A building in El Monte, California, was assembled in just four hours using plastic pieces that look like giant building blocks. Eighteen people now live in LifeArk El Monte, a permanent supportive housing complex for people transitioning out of homelessness.
all photos – LifeArk
LifeArk is a company that is developing a new way to build homes quickly and affordably, using recycled plastic. The company’s founder, architect Charles Wee, believes that LifeArk’s building blocks can help solve the housing crisis by providing safe, sustainable, and affordable housing for people who need it most.
The company’s building blocks are fire tested, insulated, and can be assembled in hours and can also be used to build walls, ceilings, and floors. The blocks are made out of 30 percent recycled plastic, including water bottles, broken toys, and shopping bags.
Charles Wee’s company is already building low-income housing in West Los Angeles and San Luis Obispo, California, using its building blocks with the goal of building homes for people all over the world who are struggling to find affordable housing.
LifeArk’s building blocks have the potential to make a significant impact on the lives of people who are unhoused with safe, affordable, and durable homes that can be built quickly, which is important for people who need housing immediately.

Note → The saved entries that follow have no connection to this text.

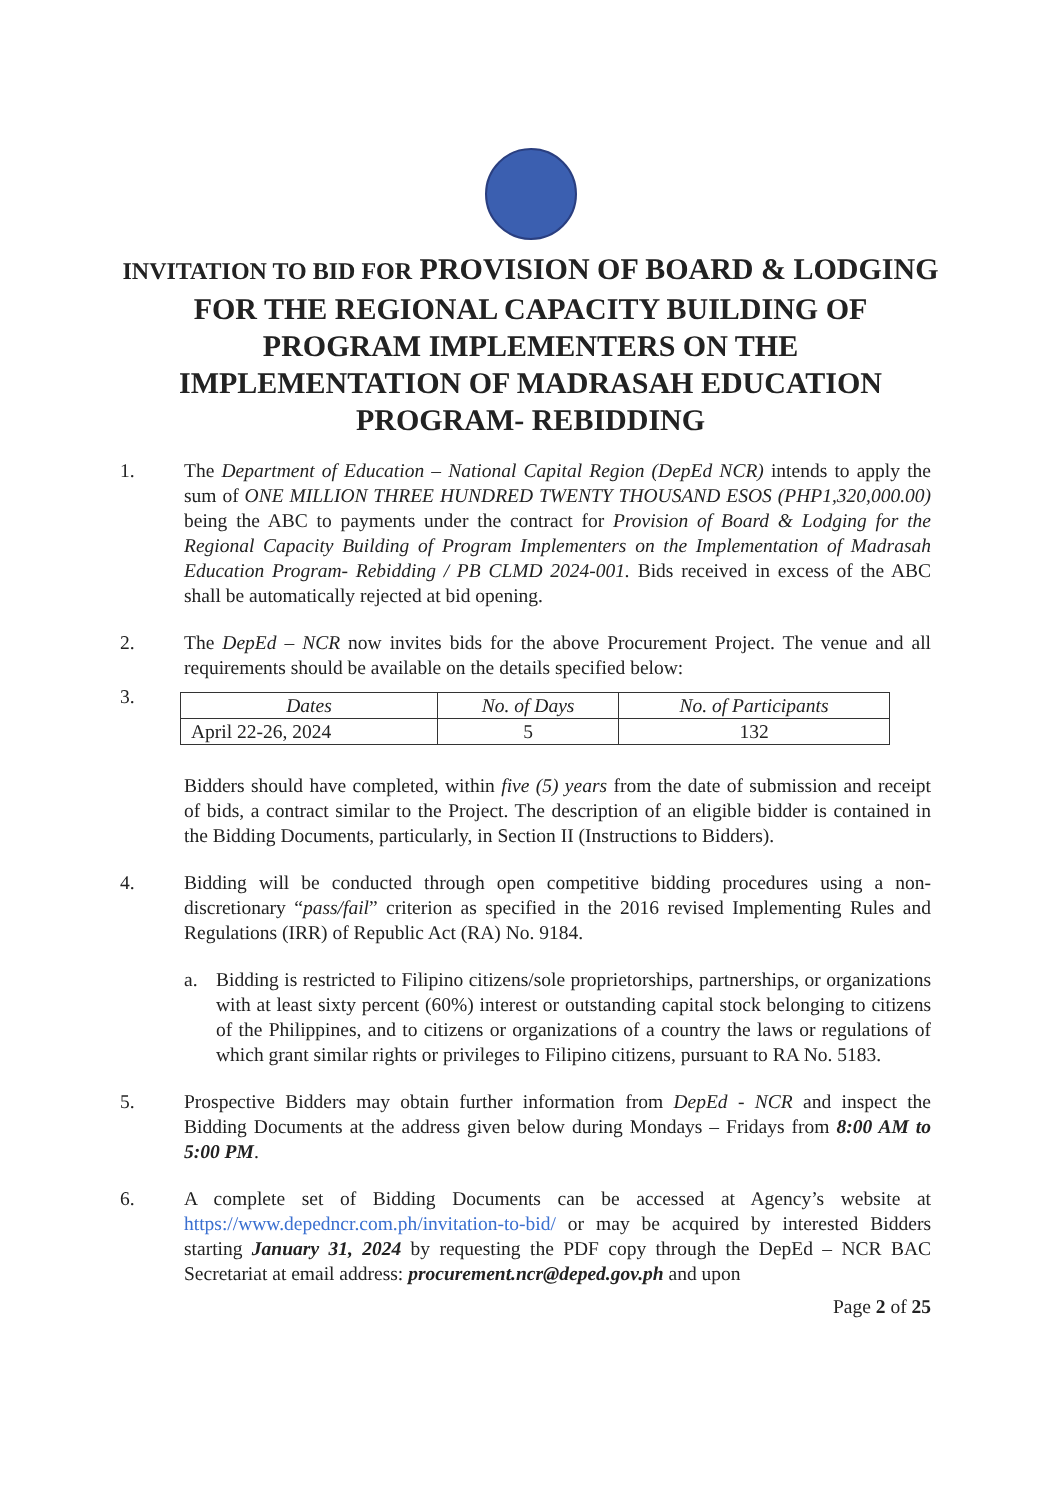INVITATION TO BID FOR PROVISION OF BOARD & LODGING FOR THE REGIONAL CAPACITY BUILDING OF PROGRAM IMPLEMENTERS ON THE IMPLEMENTATION OF MADRASAH EDUCATION PROGRAM- REBIDDING
1. The Department of Education – National Capital Region (DepEd NCR) intends to apply the sum of ONE MILLION THREE HUNDRED TWENTY THOUSAND ESOS (PHP1,320,000.00) being the ABC to payments under the contract for Provision of Board & Lodging for the Regional Capacity Building of Program Implementers on the Implementation of Madrasah Education Program- Rebidding / PB CLMD 2024-001. Bids received in excess of the ABC shall be automatically rejected at bid opening.
2. The DepEd – NCR now invites bids for the above Procurement Project. The venue and all requirements should be available on the details specified below:
3.
| Dates | No. of Days | No. of Participants |
| --- | --- | --- |
| April 22-26, 2024 | 5 | 132 |
Bidders should have completed, within five (5) years from the date of submission and receipt of bids, a contract similar to the Project. The description of an eligible bidder is contained in the Bidding Documents, particularly, in Section II (Instructions to Bidders).
4. Bidding will be conducted through open competitive bidding procedures using a non-discretionary “pass/fail” criterion as specified in the 2016 revised Implementing Rules and Regulations (IRR) of Republic Act (RA) No. 9184.
a. Bidding is restricted to Filipino citizens/sole proprietorships, partnerships, or organizations with at least sixty percent (60%) interest or outstanding capital stock belonging to citizens of the Philippines, and to citizens or organizations of a country the laws or regulations of which grant similar rights or privileges to Filipino citizens, pursuant to RA No. 5183.
5. Prospective Bidders may obtain further information from DepEd - NCR and inspect the Bidding Documents at the address given below during Mondays – Fridays from 8:00 AM to 5:00 PM.
6. A complete set of Bidding Documents can be accessed at Agency’s website at https://www.depedncr.com.ph/invitation-to-bid/ or may be acquired by interested Bidders starting January 31, 2024 by requesting the PDF copy through the DepEd – NCR BAC Secretariat at email address: procurement.ncr@deped.gov.ph and upon
Page 2 of 25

LifeArk homes also provide people with a sense of stability and security. When people have a safe and stable place to live, they are better able to focus on other areas of their lives, such as finding a job, going to school, and spending time with their loved ones.
The company is also creating jobs and stimulating the economy. The company’s factory in Central California employs people to manufacture the building blocks. LifeArk is also working with local contractors and developers to build LifeArk homes.
LifeArk is a growing company with a bright future. The company is expanding its operations and expanding into new markets. LifeArk is also developing new products, such as modular homes and emergency shelters.